Where the argument requires more work is not in its technical premise, but in its projected commercial architecture. Retention through accumulated switching costs is powerful, but it operates on companies that are already implemented. The value proposition for a new buyer is more fragile than the framework suggests, because that buyer can choose to implement with greater caution, with less initial model depth, and with more exit options. Pricing pressure on deterministic engines will increase as the category matures.

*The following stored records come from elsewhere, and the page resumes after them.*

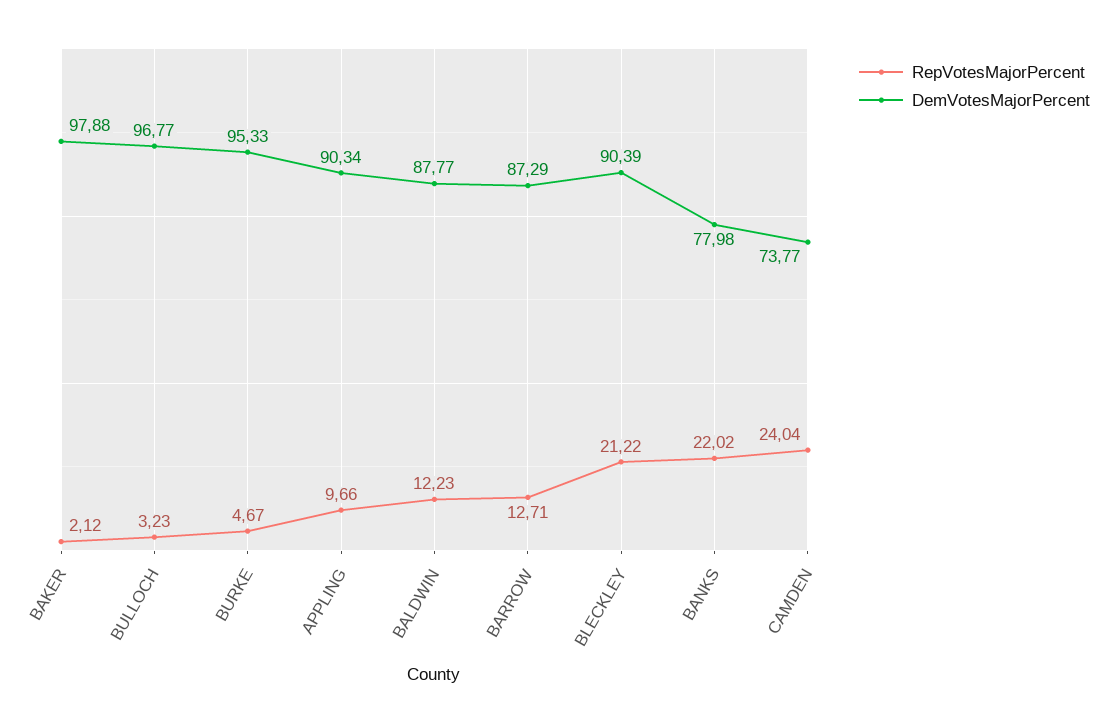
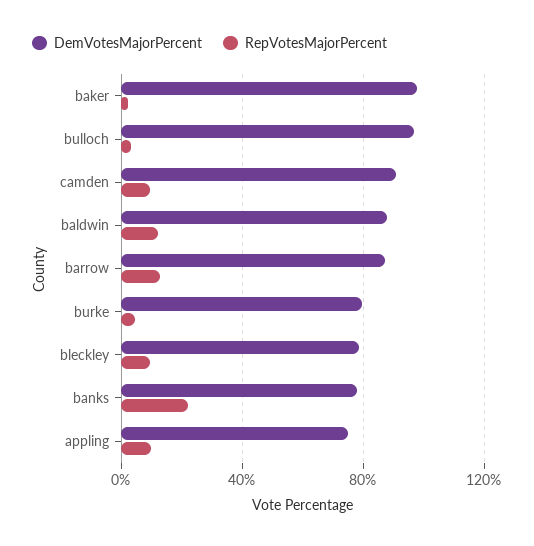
  {
    "RepVotesMajorPercent": {
      "BAKER": 2.12,
      "BULLOCH": 3.23,
      "BURKE": 4.67,
      "APPLING": 9.66,
      "BALDWIN": 12.23,
      "BARROW": 12.71,
-     "BLECKLEY": 21.22,
+     "BLECKLEY": 10,
      "BANKS": 22.02,
-     "CAMDEN": 24.04
+     "CAMDEN": 10
    },
    "DemVotesMajorPercent": {
      "BAKER": 97.88,
      "BULLOCH": 96.77,
-     "BURKE": 95.33,
+     "BURKE": 80,
-     "APPLING": 90.34,
+     "APPLING": 75,
      "BALDWIN": 87.77,
      "BARROW": 87.29,
-     "BLECKLEY": 90.39,
+     "BLECKLEY": 80,
      "BANKS": 77.98,
-     "CAMDEN": 73.77
+     "CAMDEN": 90
    }
  }

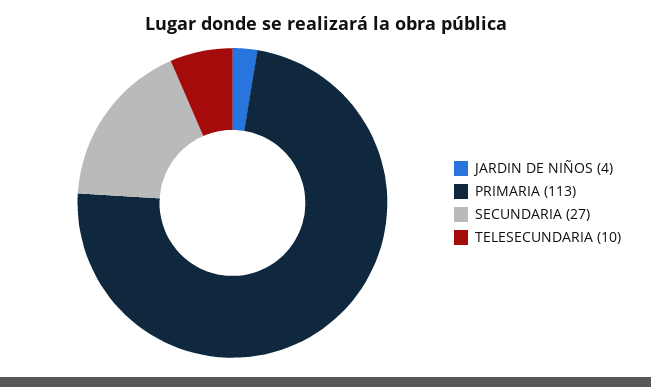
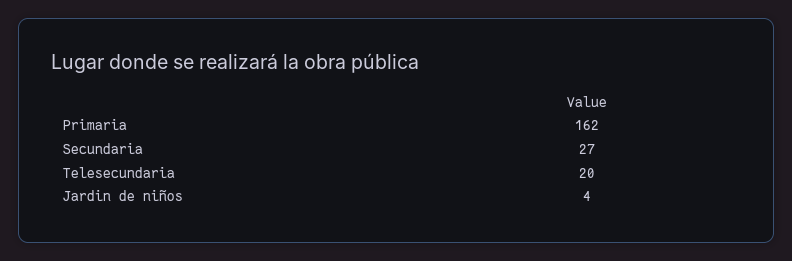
  {
    "JARDIN DE NIÑOS": 4,
-   "PRIMARIA": 113,
+   "PRIMARIA": 162,
    "SECUNDARIA": 27,
-   "TELESECUNDARIA": 10
+   "TELESECUNDARIA": 20
  }

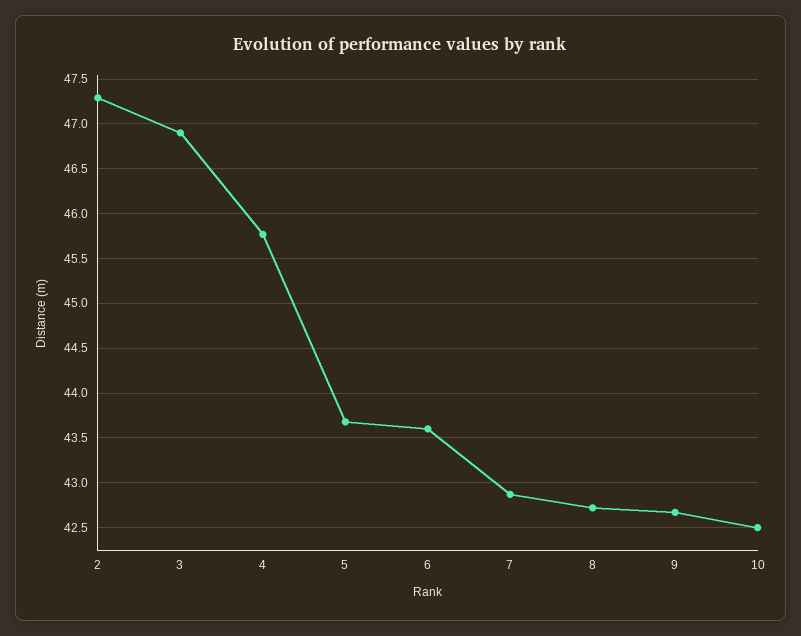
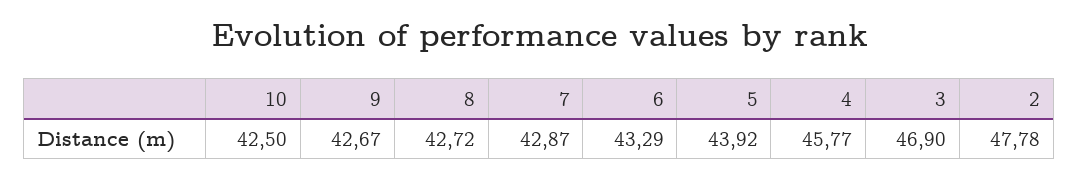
  {
-   "2": 47.3,
+   "2": 47.78,
    "3": 46.9,
    "4": 45.77,
-   "5": 43.7,
+   "5": 43.92,
-   "6": 43.6,
+   "6": 43.29,
    "7": 42.87,
    "8": 42.72,
    "9": 42.67,
    "10": 42.5
  }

And the continuous improvement of language models in complex reasoning will keep narrowing the space where delegation to an external engine is mandatory.
What does remain clear, and deserves to be taken without reservation, is the diagnosis about the layers of software based primarily on user experience and visualization. Those layers do not have a retention argument based on their own computation. Their moat was the interface, and the interface already has a more convenient substitute. It is not that they will disappear tomorrow. It is that their capacity to sustain pricing and retention without transforming their value proposition toward governed computation or data deteriorates with every passing quarter.
AI is not consuming enterprise software in a uniform way. It is applying asymmetric pressure that favors those who possess governed computation and penalizes those who were primarily selling convenient access to data that others calculated. That separation was not invented by Gottdiener. It was accelerated by AI. And the companies that have not yet audited which side of that line their current vendor lives on will need to do so before renewing their next contract.